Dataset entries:

· · · · · · ·

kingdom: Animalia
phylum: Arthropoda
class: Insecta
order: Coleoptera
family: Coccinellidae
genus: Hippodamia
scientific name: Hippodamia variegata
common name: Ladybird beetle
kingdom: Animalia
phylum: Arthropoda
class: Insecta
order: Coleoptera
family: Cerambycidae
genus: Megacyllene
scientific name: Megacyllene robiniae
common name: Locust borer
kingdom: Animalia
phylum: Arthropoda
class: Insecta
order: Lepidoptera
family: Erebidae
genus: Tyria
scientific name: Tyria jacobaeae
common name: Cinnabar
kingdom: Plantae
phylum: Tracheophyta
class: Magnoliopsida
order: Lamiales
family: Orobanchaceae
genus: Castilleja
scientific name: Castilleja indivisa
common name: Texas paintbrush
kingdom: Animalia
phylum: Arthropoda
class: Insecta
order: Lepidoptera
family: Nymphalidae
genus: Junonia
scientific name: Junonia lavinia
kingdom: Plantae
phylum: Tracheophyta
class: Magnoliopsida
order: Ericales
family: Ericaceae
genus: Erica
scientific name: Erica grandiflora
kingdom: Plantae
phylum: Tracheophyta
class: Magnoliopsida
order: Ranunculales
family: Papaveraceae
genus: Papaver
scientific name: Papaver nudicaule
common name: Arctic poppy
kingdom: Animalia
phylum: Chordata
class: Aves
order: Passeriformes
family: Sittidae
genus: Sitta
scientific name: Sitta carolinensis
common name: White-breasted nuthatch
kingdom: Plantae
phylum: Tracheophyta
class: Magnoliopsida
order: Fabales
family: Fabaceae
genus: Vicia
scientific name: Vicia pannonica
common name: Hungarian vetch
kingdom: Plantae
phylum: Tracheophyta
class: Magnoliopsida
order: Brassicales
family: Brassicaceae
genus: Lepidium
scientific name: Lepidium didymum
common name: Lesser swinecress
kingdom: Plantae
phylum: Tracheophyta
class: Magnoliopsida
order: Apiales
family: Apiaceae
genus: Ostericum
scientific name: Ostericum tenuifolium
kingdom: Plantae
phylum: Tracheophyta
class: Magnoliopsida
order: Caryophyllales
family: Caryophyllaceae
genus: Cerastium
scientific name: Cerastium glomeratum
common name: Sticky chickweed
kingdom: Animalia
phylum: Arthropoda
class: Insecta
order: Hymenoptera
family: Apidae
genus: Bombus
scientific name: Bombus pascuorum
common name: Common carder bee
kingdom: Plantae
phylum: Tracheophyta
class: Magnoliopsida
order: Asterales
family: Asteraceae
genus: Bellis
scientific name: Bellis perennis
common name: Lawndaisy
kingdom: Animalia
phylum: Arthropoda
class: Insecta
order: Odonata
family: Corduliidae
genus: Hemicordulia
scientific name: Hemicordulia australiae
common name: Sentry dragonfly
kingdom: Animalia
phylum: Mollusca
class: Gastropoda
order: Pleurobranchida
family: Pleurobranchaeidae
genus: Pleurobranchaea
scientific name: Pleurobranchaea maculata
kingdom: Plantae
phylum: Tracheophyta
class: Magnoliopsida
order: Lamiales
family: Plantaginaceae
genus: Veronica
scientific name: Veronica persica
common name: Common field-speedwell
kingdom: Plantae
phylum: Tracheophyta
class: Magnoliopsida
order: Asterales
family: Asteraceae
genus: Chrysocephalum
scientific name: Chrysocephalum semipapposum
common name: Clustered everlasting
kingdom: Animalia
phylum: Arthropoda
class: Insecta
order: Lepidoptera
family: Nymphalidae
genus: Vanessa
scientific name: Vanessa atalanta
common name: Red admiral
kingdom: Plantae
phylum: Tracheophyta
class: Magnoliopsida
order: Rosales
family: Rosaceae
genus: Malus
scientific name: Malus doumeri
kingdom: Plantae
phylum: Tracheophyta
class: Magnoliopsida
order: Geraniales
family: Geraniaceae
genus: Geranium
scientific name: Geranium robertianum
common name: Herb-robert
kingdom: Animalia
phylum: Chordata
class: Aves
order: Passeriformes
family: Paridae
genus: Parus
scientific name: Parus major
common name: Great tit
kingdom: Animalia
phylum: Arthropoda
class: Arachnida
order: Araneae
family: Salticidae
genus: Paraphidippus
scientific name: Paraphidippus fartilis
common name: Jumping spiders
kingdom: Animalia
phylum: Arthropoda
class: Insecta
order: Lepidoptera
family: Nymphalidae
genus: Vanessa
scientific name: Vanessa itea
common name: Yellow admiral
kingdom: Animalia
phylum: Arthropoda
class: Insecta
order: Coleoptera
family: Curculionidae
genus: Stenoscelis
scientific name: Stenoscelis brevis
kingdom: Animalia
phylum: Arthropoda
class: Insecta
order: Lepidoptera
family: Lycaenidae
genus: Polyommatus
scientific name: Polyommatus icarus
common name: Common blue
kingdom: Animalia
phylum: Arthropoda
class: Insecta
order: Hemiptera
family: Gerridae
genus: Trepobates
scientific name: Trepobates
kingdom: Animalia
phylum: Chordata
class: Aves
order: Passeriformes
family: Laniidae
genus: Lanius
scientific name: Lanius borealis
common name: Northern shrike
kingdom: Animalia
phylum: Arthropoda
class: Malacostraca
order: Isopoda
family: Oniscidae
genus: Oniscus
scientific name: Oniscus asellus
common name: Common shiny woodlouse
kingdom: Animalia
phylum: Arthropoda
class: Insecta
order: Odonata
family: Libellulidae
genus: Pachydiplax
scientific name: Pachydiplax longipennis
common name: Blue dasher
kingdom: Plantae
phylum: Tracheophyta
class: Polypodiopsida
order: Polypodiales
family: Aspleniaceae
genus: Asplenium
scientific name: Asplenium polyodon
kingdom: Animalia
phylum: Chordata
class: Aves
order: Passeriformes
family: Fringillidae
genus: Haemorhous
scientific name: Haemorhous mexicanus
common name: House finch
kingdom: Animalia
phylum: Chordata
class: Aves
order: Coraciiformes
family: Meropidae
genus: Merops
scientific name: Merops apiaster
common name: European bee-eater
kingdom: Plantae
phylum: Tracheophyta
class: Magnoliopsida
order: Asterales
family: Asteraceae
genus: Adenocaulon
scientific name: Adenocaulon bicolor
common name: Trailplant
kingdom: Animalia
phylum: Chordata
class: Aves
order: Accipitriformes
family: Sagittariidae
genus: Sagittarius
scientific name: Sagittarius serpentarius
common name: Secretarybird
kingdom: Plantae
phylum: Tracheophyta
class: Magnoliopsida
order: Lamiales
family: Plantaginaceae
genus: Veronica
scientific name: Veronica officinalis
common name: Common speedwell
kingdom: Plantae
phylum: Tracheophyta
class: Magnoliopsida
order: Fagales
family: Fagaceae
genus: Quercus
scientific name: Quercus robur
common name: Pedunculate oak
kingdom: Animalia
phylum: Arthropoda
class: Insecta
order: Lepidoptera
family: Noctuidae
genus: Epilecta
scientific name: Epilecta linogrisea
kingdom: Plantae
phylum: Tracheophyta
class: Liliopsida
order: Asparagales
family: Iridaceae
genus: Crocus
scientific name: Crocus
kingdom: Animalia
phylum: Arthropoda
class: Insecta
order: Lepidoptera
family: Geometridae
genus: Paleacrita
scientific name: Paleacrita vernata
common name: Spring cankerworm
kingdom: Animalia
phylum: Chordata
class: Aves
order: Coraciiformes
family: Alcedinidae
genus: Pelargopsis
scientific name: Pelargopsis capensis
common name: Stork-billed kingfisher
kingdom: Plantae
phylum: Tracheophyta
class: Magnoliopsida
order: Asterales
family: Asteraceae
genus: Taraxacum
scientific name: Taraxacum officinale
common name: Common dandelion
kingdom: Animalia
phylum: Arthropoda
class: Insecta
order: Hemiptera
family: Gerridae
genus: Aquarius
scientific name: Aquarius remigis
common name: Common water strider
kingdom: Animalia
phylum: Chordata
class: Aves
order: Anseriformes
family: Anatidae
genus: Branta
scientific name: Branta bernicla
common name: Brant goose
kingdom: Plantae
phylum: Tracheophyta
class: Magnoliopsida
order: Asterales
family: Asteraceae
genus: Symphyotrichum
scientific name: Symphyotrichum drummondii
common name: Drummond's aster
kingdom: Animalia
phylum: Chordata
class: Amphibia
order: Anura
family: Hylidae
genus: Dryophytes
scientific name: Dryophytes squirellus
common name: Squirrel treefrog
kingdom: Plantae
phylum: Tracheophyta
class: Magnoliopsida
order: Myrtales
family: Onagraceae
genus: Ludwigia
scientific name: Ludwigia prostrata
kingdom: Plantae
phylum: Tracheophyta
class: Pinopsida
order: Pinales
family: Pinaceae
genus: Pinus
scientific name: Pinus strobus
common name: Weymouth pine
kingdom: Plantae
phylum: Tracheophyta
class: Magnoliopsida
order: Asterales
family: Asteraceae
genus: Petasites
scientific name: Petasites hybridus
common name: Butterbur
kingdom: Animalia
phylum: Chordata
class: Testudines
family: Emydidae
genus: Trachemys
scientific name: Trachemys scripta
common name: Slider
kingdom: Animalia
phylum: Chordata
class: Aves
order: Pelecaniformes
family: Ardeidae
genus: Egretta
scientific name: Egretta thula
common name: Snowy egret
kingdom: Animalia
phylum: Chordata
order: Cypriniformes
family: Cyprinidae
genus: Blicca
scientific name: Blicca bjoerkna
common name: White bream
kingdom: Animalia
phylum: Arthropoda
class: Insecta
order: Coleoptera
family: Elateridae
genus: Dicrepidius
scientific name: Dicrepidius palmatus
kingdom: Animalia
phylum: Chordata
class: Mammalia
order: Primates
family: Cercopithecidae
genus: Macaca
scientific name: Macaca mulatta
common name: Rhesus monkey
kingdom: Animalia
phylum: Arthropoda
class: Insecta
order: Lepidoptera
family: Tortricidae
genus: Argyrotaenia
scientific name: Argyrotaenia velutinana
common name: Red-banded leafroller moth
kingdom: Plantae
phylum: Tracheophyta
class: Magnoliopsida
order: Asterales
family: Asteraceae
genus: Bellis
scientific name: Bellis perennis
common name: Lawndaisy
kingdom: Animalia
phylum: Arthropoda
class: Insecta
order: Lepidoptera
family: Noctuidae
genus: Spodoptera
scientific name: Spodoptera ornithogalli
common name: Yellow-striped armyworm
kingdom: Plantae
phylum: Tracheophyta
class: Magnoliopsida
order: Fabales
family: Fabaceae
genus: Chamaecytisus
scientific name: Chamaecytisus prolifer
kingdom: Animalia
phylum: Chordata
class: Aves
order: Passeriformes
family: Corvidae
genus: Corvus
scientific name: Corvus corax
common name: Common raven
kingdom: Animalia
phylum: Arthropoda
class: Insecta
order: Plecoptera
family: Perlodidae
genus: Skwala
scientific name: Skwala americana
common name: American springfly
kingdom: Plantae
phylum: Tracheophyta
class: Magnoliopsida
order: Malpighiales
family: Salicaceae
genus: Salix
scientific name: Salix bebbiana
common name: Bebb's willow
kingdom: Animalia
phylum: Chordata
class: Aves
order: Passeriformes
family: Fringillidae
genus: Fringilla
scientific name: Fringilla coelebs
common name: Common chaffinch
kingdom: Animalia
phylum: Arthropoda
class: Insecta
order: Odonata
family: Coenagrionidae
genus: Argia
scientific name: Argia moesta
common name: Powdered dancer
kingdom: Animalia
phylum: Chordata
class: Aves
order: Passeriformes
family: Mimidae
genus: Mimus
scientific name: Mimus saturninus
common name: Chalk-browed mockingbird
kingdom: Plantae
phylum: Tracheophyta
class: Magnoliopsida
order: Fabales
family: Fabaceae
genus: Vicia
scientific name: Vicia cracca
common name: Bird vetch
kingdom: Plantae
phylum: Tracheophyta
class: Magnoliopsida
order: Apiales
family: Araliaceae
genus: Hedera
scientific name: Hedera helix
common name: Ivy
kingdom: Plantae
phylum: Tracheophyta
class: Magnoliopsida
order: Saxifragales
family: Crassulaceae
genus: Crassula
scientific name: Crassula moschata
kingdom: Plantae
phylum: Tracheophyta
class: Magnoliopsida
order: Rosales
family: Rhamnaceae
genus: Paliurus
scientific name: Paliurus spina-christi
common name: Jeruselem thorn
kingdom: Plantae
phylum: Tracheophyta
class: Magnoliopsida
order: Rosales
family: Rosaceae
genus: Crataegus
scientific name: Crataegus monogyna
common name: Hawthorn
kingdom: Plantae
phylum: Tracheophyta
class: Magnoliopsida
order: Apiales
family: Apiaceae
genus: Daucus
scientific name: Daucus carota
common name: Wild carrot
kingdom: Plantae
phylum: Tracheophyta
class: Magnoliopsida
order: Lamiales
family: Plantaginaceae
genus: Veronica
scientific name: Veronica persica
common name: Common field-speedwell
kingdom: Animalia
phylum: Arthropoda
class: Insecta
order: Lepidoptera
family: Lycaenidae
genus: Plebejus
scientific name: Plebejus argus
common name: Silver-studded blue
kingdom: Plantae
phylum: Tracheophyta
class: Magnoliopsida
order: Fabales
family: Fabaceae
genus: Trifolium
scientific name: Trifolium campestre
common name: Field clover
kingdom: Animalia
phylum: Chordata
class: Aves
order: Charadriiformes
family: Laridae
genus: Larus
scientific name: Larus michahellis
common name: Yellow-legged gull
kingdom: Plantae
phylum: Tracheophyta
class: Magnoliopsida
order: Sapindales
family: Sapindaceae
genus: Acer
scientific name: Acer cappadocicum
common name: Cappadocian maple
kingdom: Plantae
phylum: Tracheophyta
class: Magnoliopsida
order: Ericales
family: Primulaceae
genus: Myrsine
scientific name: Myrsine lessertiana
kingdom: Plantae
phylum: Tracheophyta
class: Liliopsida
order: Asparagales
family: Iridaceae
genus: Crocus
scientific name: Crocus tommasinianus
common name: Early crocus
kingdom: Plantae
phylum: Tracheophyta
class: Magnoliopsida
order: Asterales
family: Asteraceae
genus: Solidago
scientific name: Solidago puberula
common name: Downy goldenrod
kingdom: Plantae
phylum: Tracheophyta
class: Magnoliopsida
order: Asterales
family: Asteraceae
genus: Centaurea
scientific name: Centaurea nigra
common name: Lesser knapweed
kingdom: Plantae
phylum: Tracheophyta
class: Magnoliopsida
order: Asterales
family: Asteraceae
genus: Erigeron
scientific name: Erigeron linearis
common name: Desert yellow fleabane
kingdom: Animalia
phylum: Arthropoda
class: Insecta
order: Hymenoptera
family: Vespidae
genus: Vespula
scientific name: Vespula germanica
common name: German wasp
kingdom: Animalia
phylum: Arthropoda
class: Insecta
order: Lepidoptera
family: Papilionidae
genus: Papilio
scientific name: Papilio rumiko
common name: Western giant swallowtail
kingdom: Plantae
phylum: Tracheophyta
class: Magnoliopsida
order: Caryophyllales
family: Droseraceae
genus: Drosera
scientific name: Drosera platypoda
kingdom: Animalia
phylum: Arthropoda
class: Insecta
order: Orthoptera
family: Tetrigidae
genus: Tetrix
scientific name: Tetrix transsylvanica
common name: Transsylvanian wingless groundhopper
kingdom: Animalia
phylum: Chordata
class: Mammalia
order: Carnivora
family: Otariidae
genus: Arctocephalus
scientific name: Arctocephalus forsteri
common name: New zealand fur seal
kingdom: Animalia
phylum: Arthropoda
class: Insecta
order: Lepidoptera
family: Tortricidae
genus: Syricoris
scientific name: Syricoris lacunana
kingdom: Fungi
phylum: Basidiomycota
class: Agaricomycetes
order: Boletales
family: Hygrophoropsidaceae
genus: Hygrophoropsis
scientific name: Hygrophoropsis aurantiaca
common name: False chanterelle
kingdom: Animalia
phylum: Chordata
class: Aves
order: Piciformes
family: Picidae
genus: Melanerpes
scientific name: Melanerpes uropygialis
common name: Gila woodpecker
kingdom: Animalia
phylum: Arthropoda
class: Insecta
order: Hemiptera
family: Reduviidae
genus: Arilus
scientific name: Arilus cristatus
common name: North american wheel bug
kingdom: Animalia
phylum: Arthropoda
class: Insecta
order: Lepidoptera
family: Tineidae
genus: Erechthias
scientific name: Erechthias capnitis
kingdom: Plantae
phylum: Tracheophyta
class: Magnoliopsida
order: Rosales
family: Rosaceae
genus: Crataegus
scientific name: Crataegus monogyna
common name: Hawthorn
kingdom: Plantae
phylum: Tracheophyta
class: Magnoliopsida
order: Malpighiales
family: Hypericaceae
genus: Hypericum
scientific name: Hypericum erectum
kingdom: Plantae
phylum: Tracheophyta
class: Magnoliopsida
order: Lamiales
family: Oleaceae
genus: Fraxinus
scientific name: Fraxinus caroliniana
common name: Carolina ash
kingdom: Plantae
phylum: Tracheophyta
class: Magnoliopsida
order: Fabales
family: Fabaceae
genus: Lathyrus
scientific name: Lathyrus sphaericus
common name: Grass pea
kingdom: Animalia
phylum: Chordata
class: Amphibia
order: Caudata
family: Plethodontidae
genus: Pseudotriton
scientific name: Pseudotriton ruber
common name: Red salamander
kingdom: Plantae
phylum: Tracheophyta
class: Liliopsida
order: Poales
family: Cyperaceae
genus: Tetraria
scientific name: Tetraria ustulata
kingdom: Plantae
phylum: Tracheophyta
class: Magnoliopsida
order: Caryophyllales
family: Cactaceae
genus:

· · · · · · ·

REQUEST
Reproduce the lines of the records word for word, starting at the line that contains "scientific name: Hippodamia variegata" and ending at the line that contains "family: Caryophyllaceae", with both of those lines included.

TASK RESULT
scientific name: Hippodamia variegata
common name: Ladybird beetle
kingdom: Animalia
phylum: Arthropoda
class: Insecta
order: Coleoptera
family: Cerambycidae
genus: Megacyllene
scientific name: Megacyllene robiniae
common name: Locust borer
kingdom: Animalia
phylum: Arthropoda
class: Insecta
order: Lepidoptera
family: Erebidae
genus: Tyria
scientific name: Tyria jacobaeae
common name: Cinnabar
kingdom: Plantae
phylum: Tracheophyta
class: Magnoliopsida
order: Lamiales
family: Orobanchaceae
genus: Castilleja
scientific name: Castilleja indivisa
common name: Texas paintbrush
kingdom: Animalia
phylum: Arthropoda
class: Insecta
order: Lepidoptera
family: Nymphalidae
genus: Junonia
scientific name: Junonia lavinia
kingdom: Plantae
phylum: Tracheophyta
class: Magnoliopsida
order: Ericales
family: Ericaceae
genus: Erica
scientific name: Erica grandiflora
kingdom: Plantae
phylum: Tracheophyta
class: Magnoliopsida
order: Ranunculales
family: Papaveraceae
genus: Papaver
scientific name: Papaver nudicaule
common name: Arctic poppy
kingdom: Animalia
phylum: Chordata
class: Aves
order: Passeriformes
family: Sittidae
genus: Sitta
scientific name: Sitta carolinensis
common name: White-breasted nuthatch
kingdom: Plantae
phylum: Tracheophyta
class: Magnoliopsida
order: Fabales
family: Fabaceae
genus: Vicia
scientific name: Vicia pannonica
common name: Hungarian vetch
kingdom: Plantae
phylum: Tracheophyta
class: Magnoliopsida
order: Brassicales
family: Brassicaceae
genus: Lepidium
scientific name: Lepidium didymum
common name: Lesser swinecress
kingdom: Plantae
phylum: Tracheophyta
class: Magnoliopsida
order: Apiales
family: Apiaceae
genus: Ostericum
scientific name: Ostericum tenuifolium
kingdom: Plantae
phylum: Tracheophyta
class: Magnoliopsida
order: Caryophyllales
family: Caryophyllaceae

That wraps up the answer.